To the  Church which, out of  fear, refuses to hold “a holy conversation” and take on the difficult issues facing it, like the ordination of women, married clergy,  birth control, divorce, homosexuality and, especially the shortage of priests—to that Church Jesus’ Shalom says, “Peace! Take courage! Coraggio! I’m with you; you’re not alone. I haven’t left you orphans in my Ascension.” To the Church and to all of us who, out of some inexplicable fear, refuse to hold a holy conversation and hear out both sides of an issue or story, Jesus’ Shalom says, “Peace! Fear not!
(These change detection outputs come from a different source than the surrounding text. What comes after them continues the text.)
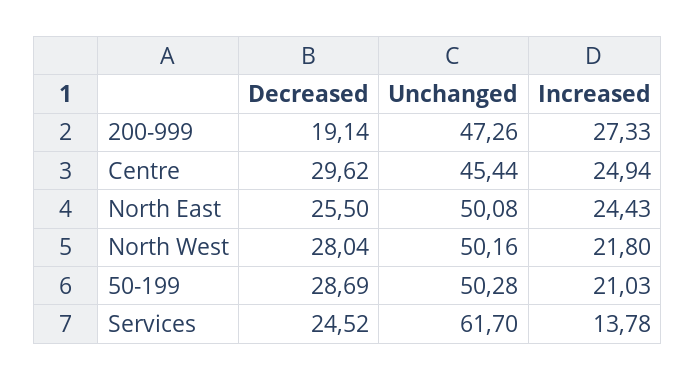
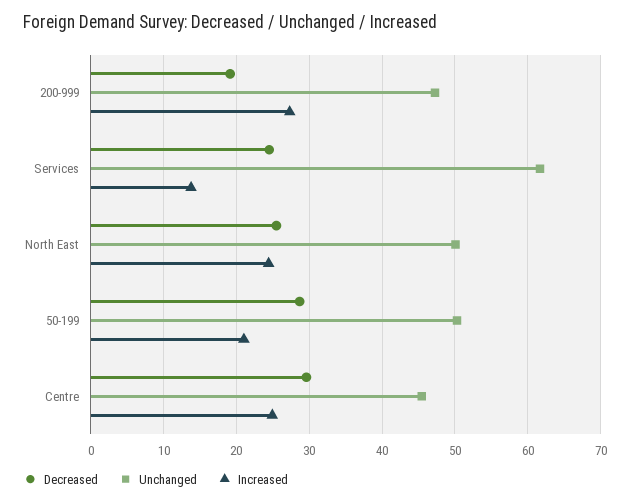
  {
    "Decreased": {
      "200-999": 19.14,
      "Centre": 29.62,
      "North East": 25.5,
-     "North West": 28.04,
      "50-199": 28.69,
      "Services": 24.52
    },
    "Unchanged": {
      "200-999": 47.26,
      "Centre": 45.44,
      "North East": 50.08,
-     "North West": 50.16,
      "50-199": 50.28,
      "Services": 61.7
    },
    "Increased": {
      "200-999": 27.33,
      "Centre": 24.94,
      "North East": 24.43,
-     "North West": 21.8,
      "50-199": 21.03,
      "Services": 13.78
    }
  }

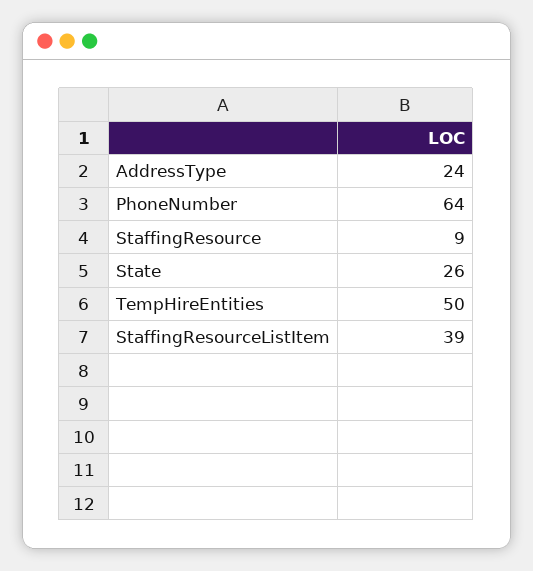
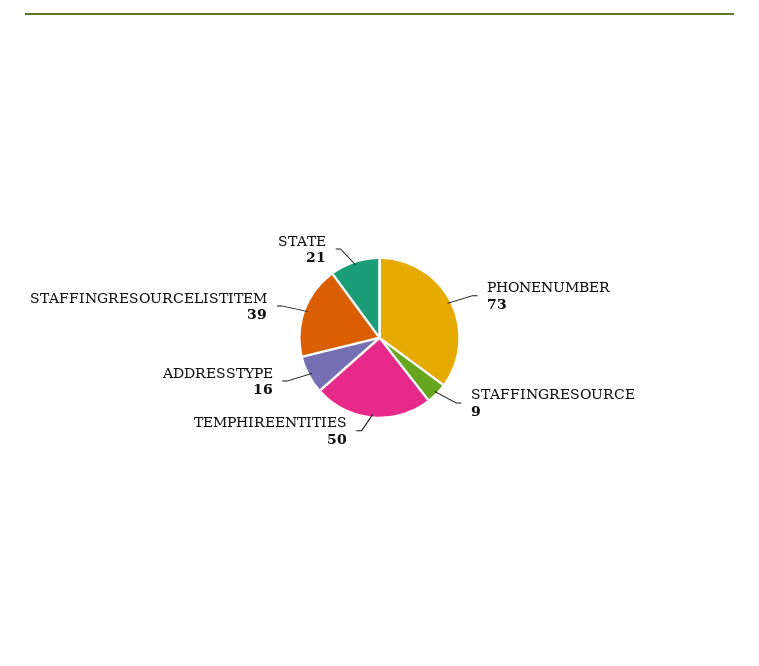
  {
-   "AddressType": 24,
+   "AddressType": 16,
-   "PhoneNumber": 64,
+   "PhoneNumber": 73,
    "StaffingResource": 9,
-   "State": 26,
+   "State": 21,
    "TempHireEntities": 50,
    "StaffingResourceListItem": 39
  }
Open the horizons of your hearts and minds!”

 

Many were jubilant at the election of the Chief Enforcer of the Church, Cardinal Ratzinger as pope, because they had hopes he’d put the Church back on track by closing the doors and windows blown opened by the Pentecostal winds of  Vatican II. To them Jesus’ Shalom says, “Peace! Let go and let God! Open the horizons of your hearts and minds!” On the other hand, the hearts of many of us fell in total disbelief when we heard that Cardinal Ratzinger, known by us also as ”Cardinal No” to everything and as “God’s Rottweiler,” had been elected pope. To us Jesus’ Shalom says, “Peace! Be patient! Give this German Shepherd a chance. Open the horizons of your hearts and minds.”

 

Shalom is the dismissal of Mass today. Ite Missa est! Go in peace, the Mass is ended! Go with the Shalom of Jesus. It has twenty-five different shades of meaning to it, and there’s one that’s just for you and for whatever fear in you is closing the horizons of your heart and mind.